15. Καὶ ἐγένετο ἐν ἐκείναις ταῖς ἡμέραις ἦλθεν Ἰησοῦς ἀπὸ Ναζαρὲτ τῆς Γαλιλαίας καὶ ἐβαπτίσθη εἰς τὸν Ἰορδάνην ὑπὸ Ἰςάννου.
And [it happened] in those days [that] Jesus came from Nazareth of Galilee and was baptized in the Jordan by John (Mark 1:9).

16. [ὕδωρ, ὕδατος = water; ὑμᾶς = you (plural, accusative case)]
ἀπεκρίνατο. . . ὁ Ἰωάννης· ἐγὼ. . . ὕδατι βαπτίζω ὑμᾶς
John answered. . . : I baptize you with water (Luke 3:16)

Compare numbers 16 (above) and 17 (below). One uses a singular middle form. The other uses a plural passive form. Yet the only difference in their meaning is the number. This issue will be discussed in the next lesson.

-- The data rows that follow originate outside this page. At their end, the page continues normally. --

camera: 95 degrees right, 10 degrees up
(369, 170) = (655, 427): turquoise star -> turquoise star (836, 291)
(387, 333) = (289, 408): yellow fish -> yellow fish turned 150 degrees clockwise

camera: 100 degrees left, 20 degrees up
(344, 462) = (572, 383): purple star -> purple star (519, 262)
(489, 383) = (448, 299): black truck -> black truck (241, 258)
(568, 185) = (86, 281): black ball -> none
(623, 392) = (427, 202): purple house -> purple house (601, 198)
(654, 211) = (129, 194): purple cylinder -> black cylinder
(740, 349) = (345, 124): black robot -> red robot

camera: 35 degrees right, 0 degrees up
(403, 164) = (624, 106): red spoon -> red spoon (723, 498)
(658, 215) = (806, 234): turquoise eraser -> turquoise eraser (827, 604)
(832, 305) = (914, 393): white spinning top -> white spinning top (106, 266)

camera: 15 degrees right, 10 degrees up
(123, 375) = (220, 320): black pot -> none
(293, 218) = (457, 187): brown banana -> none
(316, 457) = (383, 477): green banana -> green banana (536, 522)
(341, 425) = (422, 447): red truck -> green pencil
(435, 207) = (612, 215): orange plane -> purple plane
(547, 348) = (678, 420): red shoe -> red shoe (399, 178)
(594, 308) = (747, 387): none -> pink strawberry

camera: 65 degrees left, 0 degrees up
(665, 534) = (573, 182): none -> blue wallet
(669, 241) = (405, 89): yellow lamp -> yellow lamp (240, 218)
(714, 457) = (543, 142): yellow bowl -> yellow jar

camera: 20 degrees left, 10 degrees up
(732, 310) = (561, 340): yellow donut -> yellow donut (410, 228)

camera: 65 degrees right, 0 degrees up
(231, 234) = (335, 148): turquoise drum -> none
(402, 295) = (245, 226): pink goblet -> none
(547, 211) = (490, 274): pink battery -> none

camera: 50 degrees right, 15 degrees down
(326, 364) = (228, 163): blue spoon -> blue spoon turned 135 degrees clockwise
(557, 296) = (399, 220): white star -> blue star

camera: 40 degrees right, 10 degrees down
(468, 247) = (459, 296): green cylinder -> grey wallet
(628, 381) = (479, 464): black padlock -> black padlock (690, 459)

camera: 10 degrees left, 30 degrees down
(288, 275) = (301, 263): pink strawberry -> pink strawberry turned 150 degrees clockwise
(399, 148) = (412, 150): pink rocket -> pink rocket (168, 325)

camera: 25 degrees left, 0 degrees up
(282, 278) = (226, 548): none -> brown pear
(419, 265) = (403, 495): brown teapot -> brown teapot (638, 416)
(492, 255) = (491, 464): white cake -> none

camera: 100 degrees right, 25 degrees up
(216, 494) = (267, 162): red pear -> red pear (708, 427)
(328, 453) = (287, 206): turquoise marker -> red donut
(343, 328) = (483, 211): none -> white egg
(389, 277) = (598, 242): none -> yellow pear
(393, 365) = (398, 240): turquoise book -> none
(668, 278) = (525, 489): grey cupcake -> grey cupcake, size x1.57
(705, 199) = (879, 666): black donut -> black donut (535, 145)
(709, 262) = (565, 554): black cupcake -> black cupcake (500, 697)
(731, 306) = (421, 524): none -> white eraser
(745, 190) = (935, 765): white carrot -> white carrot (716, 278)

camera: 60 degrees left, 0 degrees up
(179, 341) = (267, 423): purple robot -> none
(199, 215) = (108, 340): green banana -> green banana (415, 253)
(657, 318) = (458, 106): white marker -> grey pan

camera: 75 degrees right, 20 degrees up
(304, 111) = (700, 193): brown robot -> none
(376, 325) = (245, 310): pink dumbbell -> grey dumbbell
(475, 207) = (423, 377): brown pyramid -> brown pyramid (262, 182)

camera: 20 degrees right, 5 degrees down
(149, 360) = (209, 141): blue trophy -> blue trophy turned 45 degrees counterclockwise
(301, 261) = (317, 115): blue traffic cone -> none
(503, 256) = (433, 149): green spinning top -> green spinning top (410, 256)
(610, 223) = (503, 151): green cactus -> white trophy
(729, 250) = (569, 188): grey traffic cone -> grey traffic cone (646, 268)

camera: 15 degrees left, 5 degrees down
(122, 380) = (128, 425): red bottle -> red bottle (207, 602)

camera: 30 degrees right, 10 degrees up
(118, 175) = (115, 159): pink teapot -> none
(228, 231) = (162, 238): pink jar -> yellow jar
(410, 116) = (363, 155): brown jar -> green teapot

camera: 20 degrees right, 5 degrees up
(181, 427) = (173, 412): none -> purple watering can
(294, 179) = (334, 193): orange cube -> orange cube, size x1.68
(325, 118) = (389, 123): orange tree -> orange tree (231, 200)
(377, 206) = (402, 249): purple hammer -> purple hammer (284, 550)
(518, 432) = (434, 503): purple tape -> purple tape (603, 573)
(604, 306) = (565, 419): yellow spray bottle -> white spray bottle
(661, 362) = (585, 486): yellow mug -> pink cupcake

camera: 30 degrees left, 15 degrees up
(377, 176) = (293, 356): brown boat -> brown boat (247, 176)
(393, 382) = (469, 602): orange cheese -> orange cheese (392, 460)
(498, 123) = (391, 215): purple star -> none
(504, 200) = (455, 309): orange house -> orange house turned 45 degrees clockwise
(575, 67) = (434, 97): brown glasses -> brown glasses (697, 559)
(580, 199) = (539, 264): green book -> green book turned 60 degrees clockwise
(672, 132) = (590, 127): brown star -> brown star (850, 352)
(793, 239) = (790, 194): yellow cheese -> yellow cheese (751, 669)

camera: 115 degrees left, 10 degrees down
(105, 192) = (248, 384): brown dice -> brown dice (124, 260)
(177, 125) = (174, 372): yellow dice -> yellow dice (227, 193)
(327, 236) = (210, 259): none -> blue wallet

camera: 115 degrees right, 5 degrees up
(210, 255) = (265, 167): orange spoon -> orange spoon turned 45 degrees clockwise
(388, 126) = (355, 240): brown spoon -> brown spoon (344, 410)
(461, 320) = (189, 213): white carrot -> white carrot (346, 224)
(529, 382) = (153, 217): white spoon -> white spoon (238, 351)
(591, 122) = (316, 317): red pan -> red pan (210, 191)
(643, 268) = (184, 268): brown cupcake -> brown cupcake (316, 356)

17. ἀπεκρίθησαν αὐτῷ οἱ μαθηταὶ αὐτοῦ. . .
His disciples answered him. . .

18. πιστοὶ οὐκ ἐγένεσθε
You were not trustworthy
You were not faithful (Luke 16:12)

In this clause from Luke 16:12, is Jesus speaking to one person or more than one? Can you tell from the form of ἐγένεσθε? If not, review the middle voice endings listed above.